Brioso, spumeggiante e divertente il Musical “Kiss me, Kate” andato in scena con successo al Teatro Municipale di Piacenza nell’ambito della stagione lirica ma presentato come fuori abbonamento.

Un pubblico numeroso e generoso di applausi, molto spesso a scena aperta, ha salutato questo capolavoro di Cole Porter tratto dalla brillante commedia shakespeariana “La Bismetica Domata”. Dall’insieme di due giganti nel loro genere come Porter e Shakespeare non poteva che uscire un’opera storica, così come è questo “Kiss Me, Kate” presentato la prima volta 70 anni fa Broadway e replicato per ben 1077 recite consecutive.

Felice ed indovinata quindi la scelta di presentare questo musical, riproposto dalla Compagnia Corrado Abbati (autentico show man di sicuro talento) già ammirata in precedente occasioni, nello spazio dedicato agli amanti della lirica.

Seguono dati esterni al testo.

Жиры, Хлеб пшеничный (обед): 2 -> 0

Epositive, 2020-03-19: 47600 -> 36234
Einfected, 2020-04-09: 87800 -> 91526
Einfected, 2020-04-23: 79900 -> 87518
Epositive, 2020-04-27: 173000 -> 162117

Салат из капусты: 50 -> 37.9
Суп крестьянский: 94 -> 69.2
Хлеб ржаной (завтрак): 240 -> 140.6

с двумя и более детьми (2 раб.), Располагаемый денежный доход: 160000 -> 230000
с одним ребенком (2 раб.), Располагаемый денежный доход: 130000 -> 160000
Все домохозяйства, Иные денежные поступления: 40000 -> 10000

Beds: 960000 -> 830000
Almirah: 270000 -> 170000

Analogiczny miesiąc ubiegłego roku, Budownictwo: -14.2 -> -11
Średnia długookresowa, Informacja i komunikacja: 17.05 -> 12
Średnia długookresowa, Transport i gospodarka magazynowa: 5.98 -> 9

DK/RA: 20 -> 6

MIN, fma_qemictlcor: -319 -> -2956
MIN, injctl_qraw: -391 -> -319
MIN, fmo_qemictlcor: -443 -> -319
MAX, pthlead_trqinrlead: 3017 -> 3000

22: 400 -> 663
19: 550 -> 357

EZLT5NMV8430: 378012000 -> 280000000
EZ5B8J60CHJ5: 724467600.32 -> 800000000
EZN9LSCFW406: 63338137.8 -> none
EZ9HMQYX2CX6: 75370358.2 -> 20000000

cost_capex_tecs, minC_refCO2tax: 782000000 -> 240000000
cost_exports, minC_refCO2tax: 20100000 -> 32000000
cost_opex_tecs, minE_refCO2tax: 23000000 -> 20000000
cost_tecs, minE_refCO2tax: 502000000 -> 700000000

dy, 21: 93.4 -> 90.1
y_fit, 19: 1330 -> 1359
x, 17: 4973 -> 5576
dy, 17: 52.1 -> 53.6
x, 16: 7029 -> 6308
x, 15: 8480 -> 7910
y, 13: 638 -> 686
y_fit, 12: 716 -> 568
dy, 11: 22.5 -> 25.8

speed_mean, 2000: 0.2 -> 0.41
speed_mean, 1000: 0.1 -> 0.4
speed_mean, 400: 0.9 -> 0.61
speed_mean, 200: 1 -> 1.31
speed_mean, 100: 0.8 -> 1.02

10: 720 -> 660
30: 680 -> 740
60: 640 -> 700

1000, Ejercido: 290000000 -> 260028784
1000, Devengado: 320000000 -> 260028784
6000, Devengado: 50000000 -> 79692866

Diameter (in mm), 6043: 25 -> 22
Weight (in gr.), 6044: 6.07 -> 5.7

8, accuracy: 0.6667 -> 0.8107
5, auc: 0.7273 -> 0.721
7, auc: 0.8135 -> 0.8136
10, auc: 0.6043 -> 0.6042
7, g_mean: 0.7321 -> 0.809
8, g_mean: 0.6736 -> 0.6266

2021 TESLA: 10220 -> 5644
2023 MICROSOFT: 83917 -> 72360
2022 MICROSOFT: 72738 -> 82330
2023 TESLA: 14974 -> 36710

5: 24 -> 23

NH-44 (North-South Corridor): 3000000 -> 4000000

Quale sia il legame tra i due generi musicali può essere discutibile. Una parentela indubbiamente c’è, ma non strettissima per ritmi ed impegno vocale. Tuttavia anche i più esigenti melomani hanno potuto apprezzare fresche e belle voci tra i numerosi protagonisti, in un contesto di splendidi costumi (InScena Art Design) ed apprezzabili coreografie (Francesco Frola).

Kiss me, Kate è un musical contenitore di tante raffinatezze; dalle splendide musiche di Cole Porter, alcune delle quali autentici successi mondiali grazie alle interpretazioni di celebri cantanti come Frank Sinatra e Placido Domingo, ai divertenti intrecci della trama narrata con allegra ironia.

A decretarne il successo ha notevolmente contribuito la compagnia dei cantanti-ballerini di Corrado Abbati, tutti ammirevoli con cenni particolari per la Kate di Antonella Degasperi ed il Petruchio di Timothy Pagani, accompagnati dalla brillante direzione musicale di Barbara Cocconi.

Tra il pubblico un ospite d’eccezione: Pierluigi Bersani: “Davvero un bel spettacolo; gli attori sono molto bravi e mi sono davvero divertito anche se, da amante della lirica, preferisco le opere; ma quando c’è della bella musica e del bel canto è sempre piacevole sentirli”.